Some NSOs are able to secure additional funding by selling more statistical products and services on the market, while in some countries this revenue goes to the national treasury and statistical offices cannot use it as part of their budget. Even though additional sources of funding can be used to finance various activities, public service organizations should not compete on the market and production of public goods should be publicly funded. However, NSOs are in possession of datasets not held by others. These datasets may be underused as NSOs do not have the resources to make all combinations and aggregations of data readily available. Many user needs are also so specific that it would not be acceptable to use public funds to compile statistics to serve a narrow user need. As NSOs are public organizations, chargeable services cannot produce profit. They can only cover the costs of the additional work and the required infrastructure, such as IT and staff training. Use of those resources should be transparent (see Chapter 11.8 — Recovering dissemination costs).

The NSO may provide statistical services to other government bodies, international organizations and the private sector. Such statistical services may include sample selection from a public register, data collection, weighting of survey results, aggregation and compilation, composite indicator creation, seasonal adjustment, drafting of metadata, advisory services, anonymisation of data, disclosure control, data linking, preparation of tables, analysis and others. However, some NSOs may not be motivated to perform these kinds of activities as their administrative systems do not allow retention of recovered costs.

Additional income can in some countries be secured through selling statistical “goods “defined as “self-contained arrays of quantitative information, with or without interpretation, which can be stored for future retrieval.
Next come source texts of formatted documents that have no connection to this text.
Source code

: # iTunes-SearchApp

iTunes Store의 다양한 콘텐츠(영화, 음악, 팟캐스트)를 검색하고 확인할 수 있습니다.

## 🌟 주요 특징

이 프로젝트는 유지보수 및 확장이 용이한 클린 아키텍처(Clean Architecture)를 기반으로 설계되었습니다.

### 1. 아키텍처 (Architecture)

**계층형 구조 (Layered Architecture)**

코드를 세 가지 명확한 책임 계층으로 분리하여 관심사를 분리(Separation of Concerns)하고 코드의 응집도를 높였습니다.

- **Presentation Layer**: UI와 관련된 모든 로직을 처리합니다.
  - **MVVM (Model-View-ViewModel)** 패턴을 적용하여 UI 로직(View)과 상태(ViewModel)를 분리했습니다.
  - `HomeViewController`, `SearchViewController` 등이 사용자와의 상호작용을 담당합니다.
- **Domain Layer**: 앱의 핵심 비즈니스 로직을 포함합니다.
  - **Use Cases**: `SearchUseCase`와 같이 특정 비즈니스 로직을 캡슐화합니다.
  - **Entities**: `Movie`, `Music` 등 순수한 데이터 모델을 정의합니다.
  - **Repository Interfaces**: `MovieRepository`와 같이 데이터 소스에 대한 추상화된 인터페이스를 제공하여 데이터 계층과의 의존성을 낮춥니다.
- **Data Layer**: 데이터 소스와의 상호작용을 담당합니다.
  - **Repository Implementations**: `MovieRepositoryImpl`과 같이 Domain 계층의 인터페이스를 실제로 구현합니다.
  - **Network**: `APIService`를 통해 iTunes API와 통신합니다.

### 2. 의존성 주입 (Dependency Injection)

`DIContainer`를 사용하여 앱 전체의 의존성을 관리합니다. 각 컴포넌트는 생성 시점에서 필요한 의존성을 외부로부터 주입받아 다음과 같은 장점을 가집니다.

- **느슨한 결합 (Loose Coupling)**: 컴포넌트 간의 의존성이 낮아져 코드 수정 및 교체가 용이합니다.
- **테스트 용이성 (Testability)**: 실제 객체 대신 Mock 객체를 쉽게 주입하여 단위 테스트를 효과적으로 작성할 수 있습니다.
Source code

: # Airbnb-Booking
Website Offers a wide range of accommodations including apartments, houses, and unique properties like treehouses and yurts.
The medium in which these arrays are recorded is immaterial.” Such goods might include a yearbook of national accounts; a removable media with the standard industrial classification; and tables on exports and imports by commodity groupings, downloadable from a web site. Additionally, statistical goods might include applications that can be used by the government or the public or pre-prepared microdata for scientific purposes, accessible via encrypted and coded media, remote access or safe room access. Microdata access for scientific purposes might also, in some cases, include statistical services – such as data linking. (See Chapter 11.5.3 — Microdata. Pricing of statistical goods and services should be dealt with particular care as the main motive for putting a price on them should be recovering the costs for additional service and not on earning additional income.